Na impossibilidade do des-desejo, melhor seria compreender no que o desejo implica, no que ele tolhe a liberdade e a capacidade de tolerar. Caminho solitário e difícil. Enfrentar o desejo só lhe dá materialidade e força. A ele, dedico apenas meu silêncio cético e aprendo.
Mecanismos Geradores de Certeza
Quando uma pessoa diz, “tenho certeza absoluta disso” ou “isso é evidente” é de se perguntar qual o caminho percorrido até ter chegado a essa conclusão. Normalmente, quando pedimos para que nos explique esse caminho, os resultados são decepcionantes: não conseguimos ter a mesma impressão. Parece sempre que falta algo, um detalhe, um passo que a linguagem ou o interlocutor não foram capazes de traduzir. E falta mesmo. A certeza é mais um estado psíquico que uma verdade auto-evidente. É, como diz Fernando Gil, uma relação. (Daí a fascinação que alguns professores exercem sobre seus alunos ao passar a certeza dos conhecimentos com emoção contagiante.)

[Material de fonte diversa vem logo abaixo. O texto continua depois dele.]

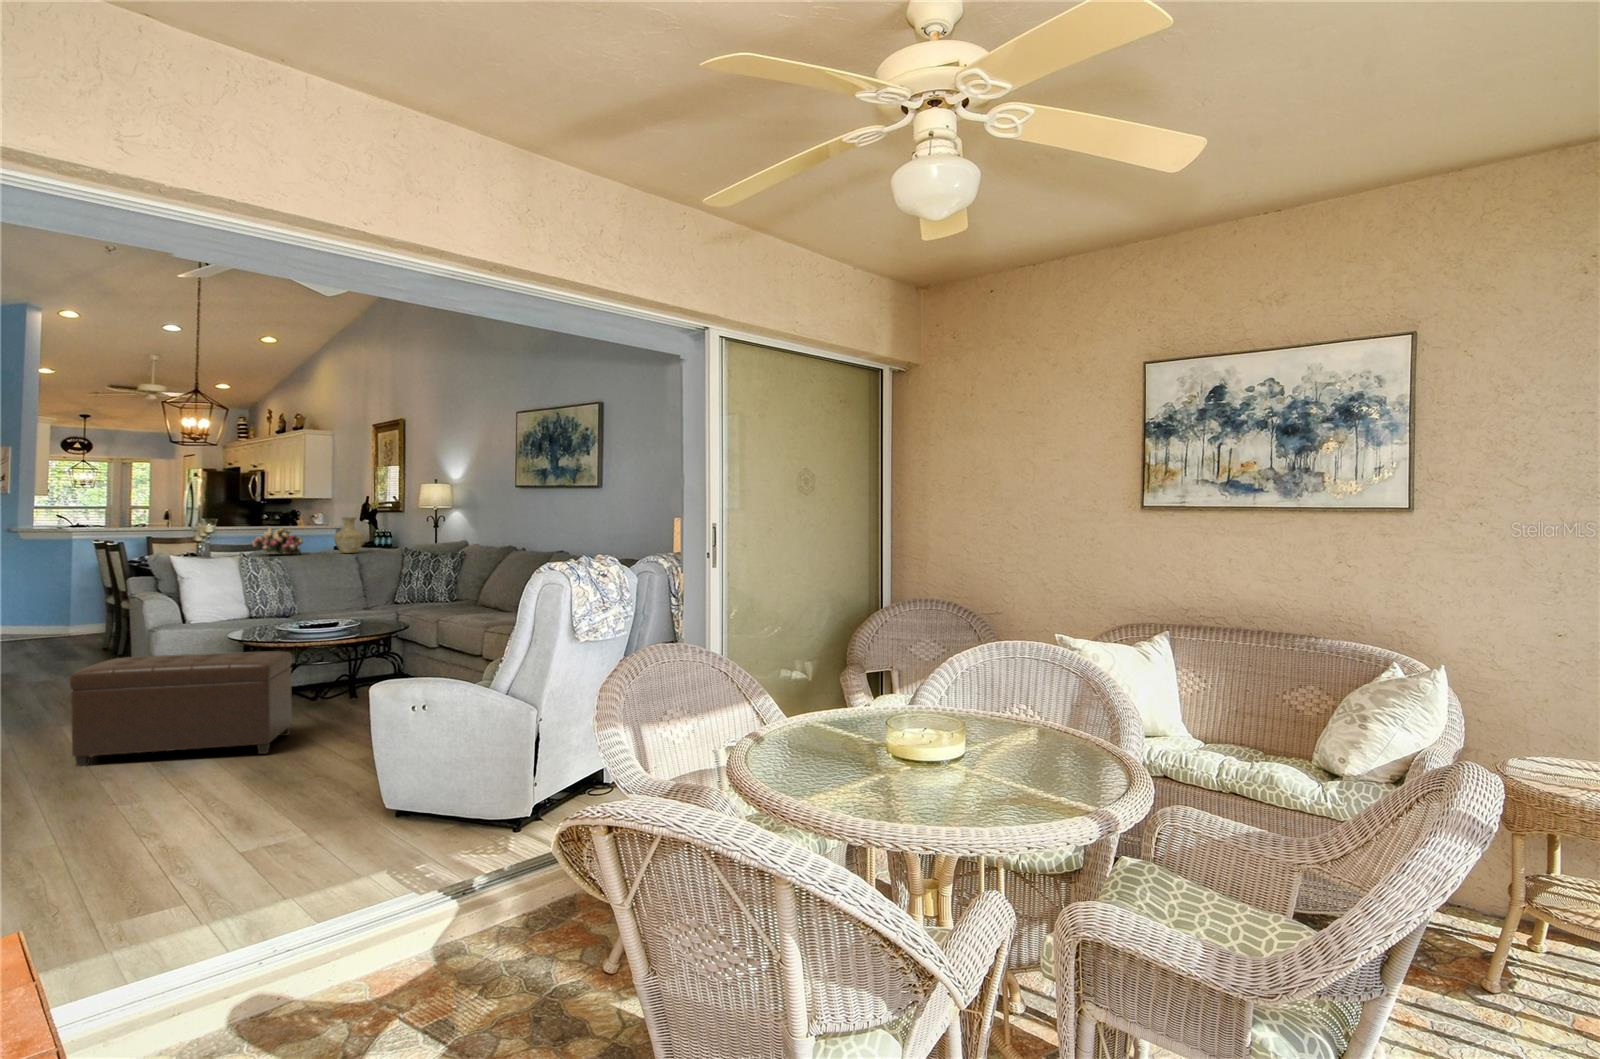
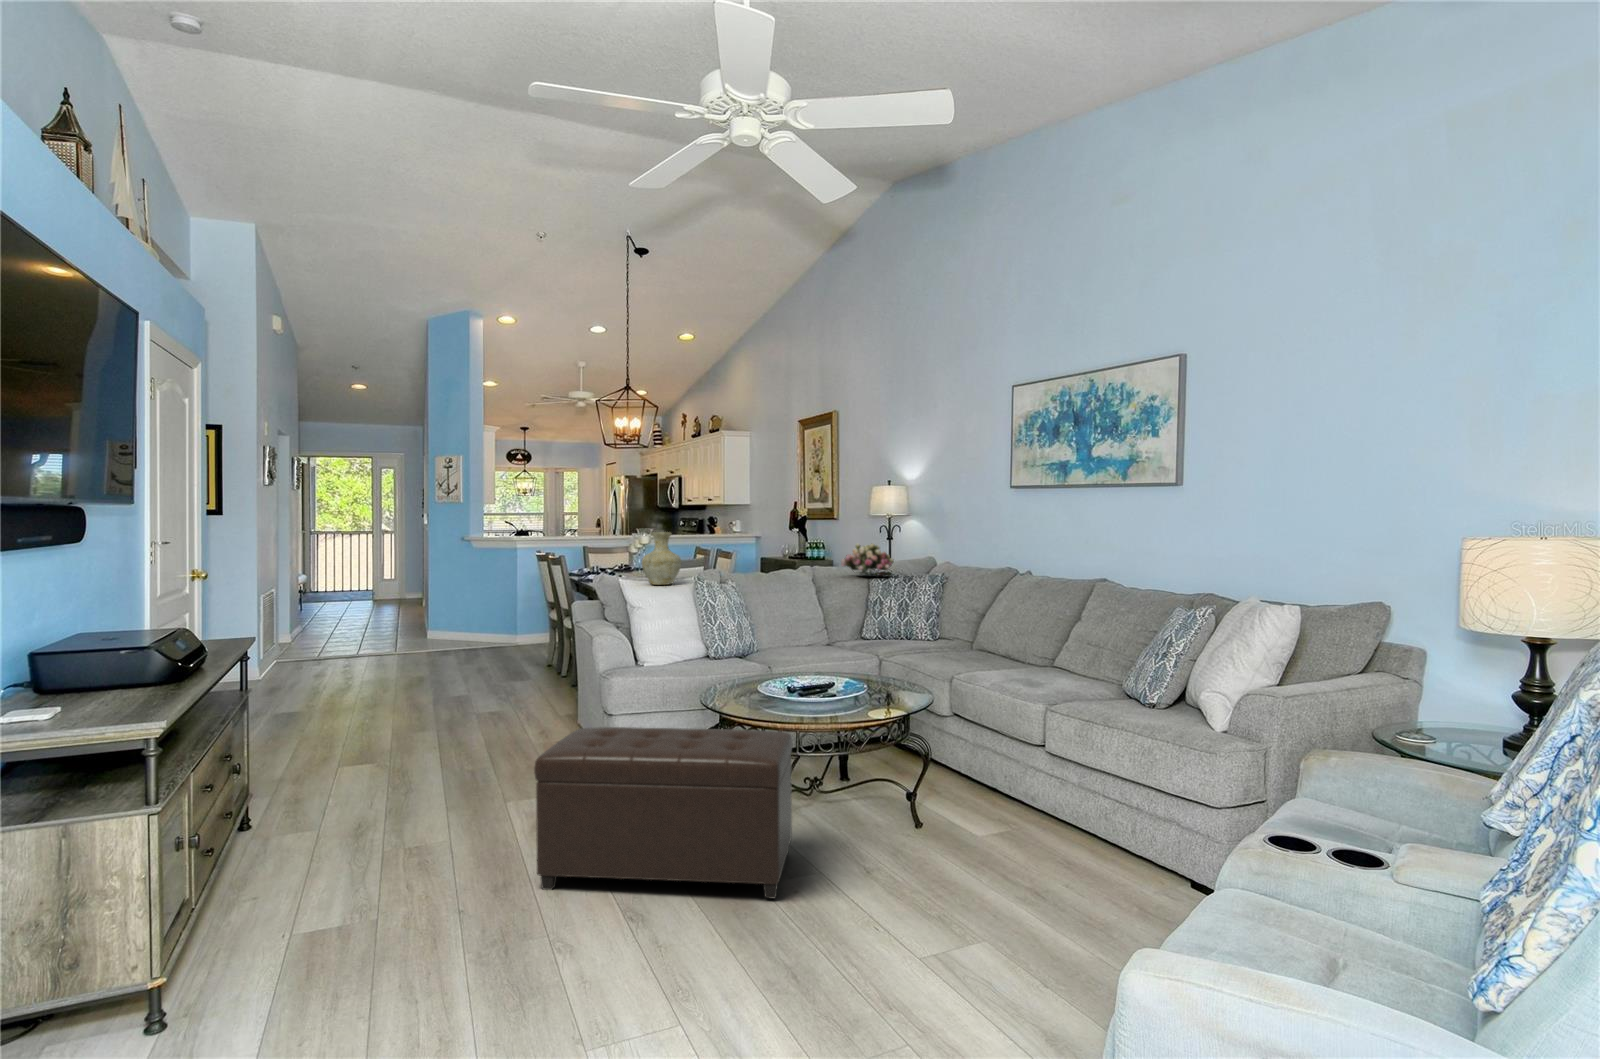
vase: present [334,517,364,553] -> present [642,532,682,585]
flower arrangement: present [252,528,303,554] -> present [841,543,894,577]

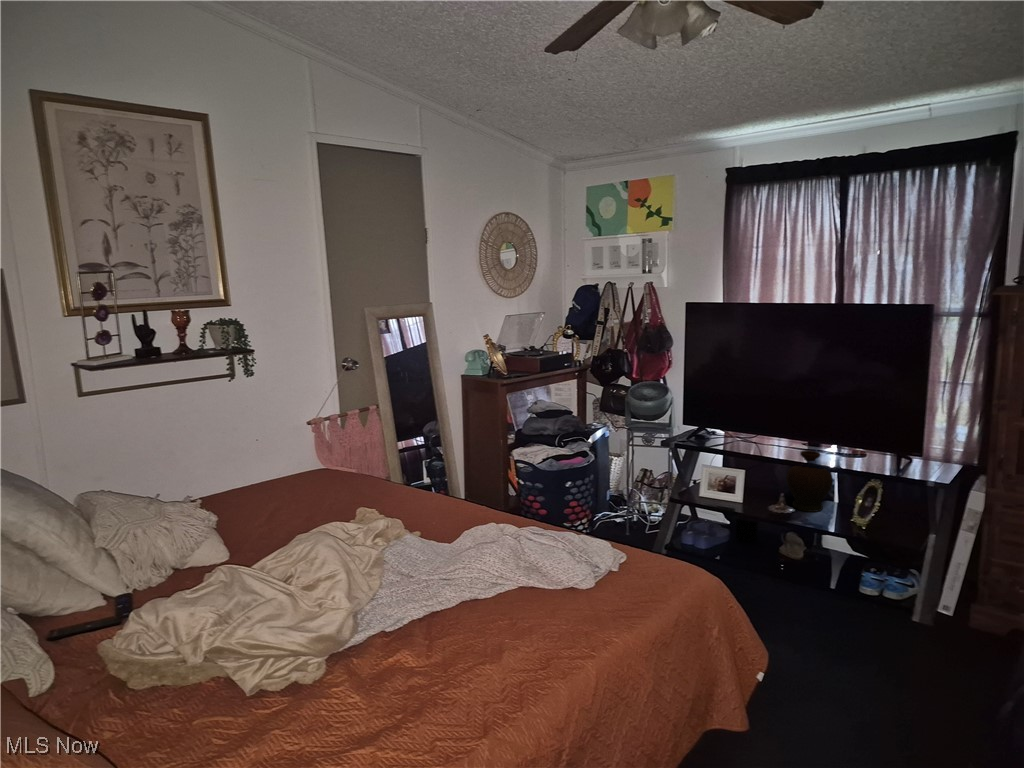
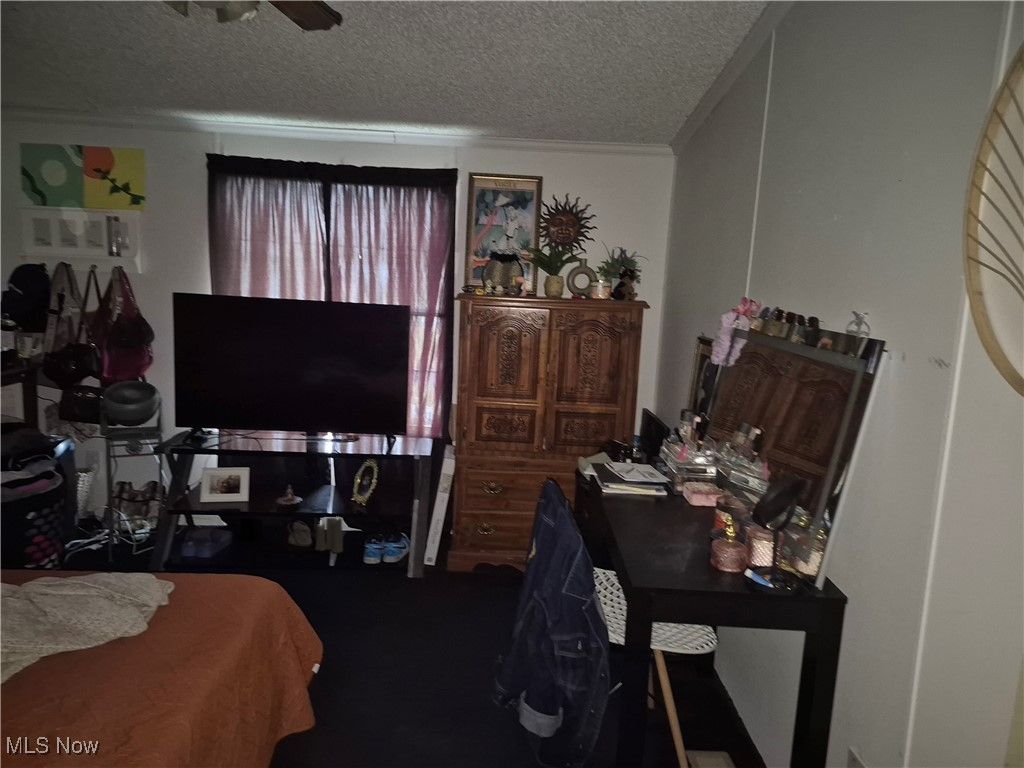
decorative vase: present [786,450,832,512] -> none [291,440,332,498]
candle: none [810,508,842,576] -> present [316,518,343,553]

Sendo assim, só quem pode avaliar criticamente as certezas é quem as tem. (Talvez seja essa a principal desvantagem dos céticos.) Quais são os mecanismos geradores de certeza dos quais nos utilizamos? As certezas e a “verdade” são necessidades básicas da vida e podem ter sido fundamentais para o desenvolvimento de nossa espécie, de forma que nos agarramos a elas com as unhas de um afogado. Há poucas dúvidas de que os mecanismos geradores de certeza sejam exatamente os mesmos para qualquer tipo de “verdade”, seja revelada, experimental ou filosófica. Como então pedir a quem quer que seja para que analise suas certezas criticamente? E se o chão ruir? A aporia da “verdade” é essa: se os céticos não tem as certezas para que possam criticá-las, os crédulos que as possuem, não o querem.
Para muitas pessoas perguntar de onde tiram suas certezas é ofensivo por essas razões. Então a única possibilidade é: pergunte você mesmo! Que forma de convencimento funciona com você? Por que temos tanta certeza de certas coisas e de outras não? O primeiro passo é fazer a pergunta. Qual o mecanismo gerador de certeza que nos levou a acreditar naquilo como “verdade”? Provavelmente, possamos descobrir que não seja único. Seja preconceituoso e falho. Emocional e algo irracional: Humano!
Em demasia.
Habermas na Cult
Toni D’Agostinho é um caricaturista. Dos bons. Jürgen Habermas de certa forma, também. O que os dois têm em comum é um pouco mais que isso. Toni caricaturou Habermas na última capa da revista Cult. Ficou simplesmente demais. Habermas foi um feliz encontro que tive. Ele é tão fundamental para medicina que acho que deveria ser ensinado no ciclo básico do curso médico. Sério. É impossível entender as relações entre medicina, tecnologia e sociedade sem Habermas. Acho que a Cult da última semana é uma boa introdução aos estudantes e médicos interessados. Principalmente hoje, aniversário dele. Parabéns e obrigado.
Além disso, Toni talvez não saiba, mas Habermas também o caricaturou.